Ten years ago we penned a post on outsourcing and procurement mastery that summarized the results of an Accenture study that found that, on 1B of controlled (normalized) spend, procurement masters achieved 30% higher savings with costs that were 50% lower.

Nothing has changed. If you have been following the Hackett group publications for the past decade, you’ll note that top performers always perform significantly better than average performers. Maybe not 30% cost reductions, but pretty close. For example, in Hackett’s most recent study, World Class Procurement organizations see 35% process cost reduction, which is quite significant. And just about every GPO publishes typical category-based cost reductions in the 10% to 30% range, which is easily achievable through advanced sourcing technologies such as spend analysis (to identify the opportunity) and decision optimization (to capture the opportunities).

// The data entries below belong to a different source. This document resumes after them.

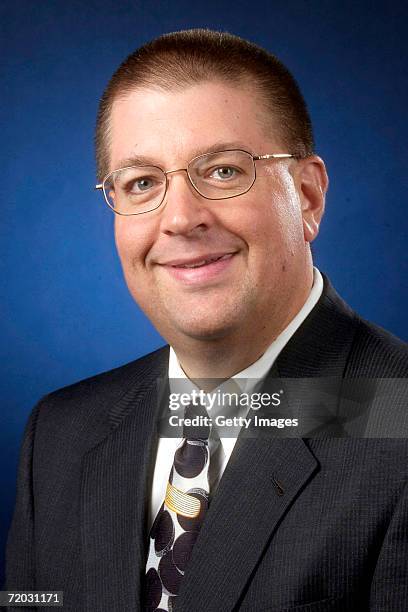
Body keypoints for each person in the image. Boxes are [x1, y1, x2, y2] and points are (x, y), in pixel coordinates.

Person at [5, 29, 407, 612]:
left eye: (222, 171)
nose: (180, 220)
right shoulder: (61, 433)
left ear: (308, 196)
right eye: (142, 183)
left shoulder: (397, 424)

The only thing that has changed is how disturbing it is that there is still so much overspend in the average organization — and how easy it is to identify it. By now the majority of organizations should own advanced sourcing and procurement technologies and be identifying the majority of these savings on a regular basis. But it’s still not the case. Over 40% of organizations don’t have a single modern sourcing or procurement solution.

We’re still way behind where we should be. In this regard, unfortunately, nothing significant has changed in a decade.

The More Things Change … Global Product Development

This week we’re going to revisit posts from ten years ago and demonstrate that, to date, the more things change in Procurement, the more they have, unfortunately, stayed essentially the same.

We’re starting with a piece we published a decade ago on the benefits and risks of global product development. In this piece we noted that while the risks of global product development are many, so are the benefits as outsourcing can often open the organization to talent pools it wouldn’t have otherwise.

However, as we pointed out, the benefits won’t materialize if the risks aren’t mitigated, as any risk can destroy an entire sourcing and new product development plan. And the strategies for mitigating risk, as identified in the original article, are as relevant today as they were then.

NPD (New Product Development) still requires product road-mapping and portfolio management, iterative design and validation, product architecture and system design across the value chain, knowledge management so nothing gets lost, IP management, talent management, and, most importantly the right Product Lifecycle Management platform.

Without an integrated platform to track what is coming from where in the supply chain, who is doing what, what events are occurring, which of those impacts could cause a disruption, and what the potential (cost) impact could be, the organization is literally flying blind.

However, we still don’t have one platform for NPD that also manages end-to-end supply chain risk. And this is risky business. We have great platforms for NPD and product costing (including, but not limited to, Apriori, I-Cubed, and Supply Dynamics) and great platforms for risk identification and management (Achilles, Resilinc, and Risk Methods) — but not an integrated risk-centric new product design platform.

The missing strategy is still missing. Will it finally materialize ten years from now?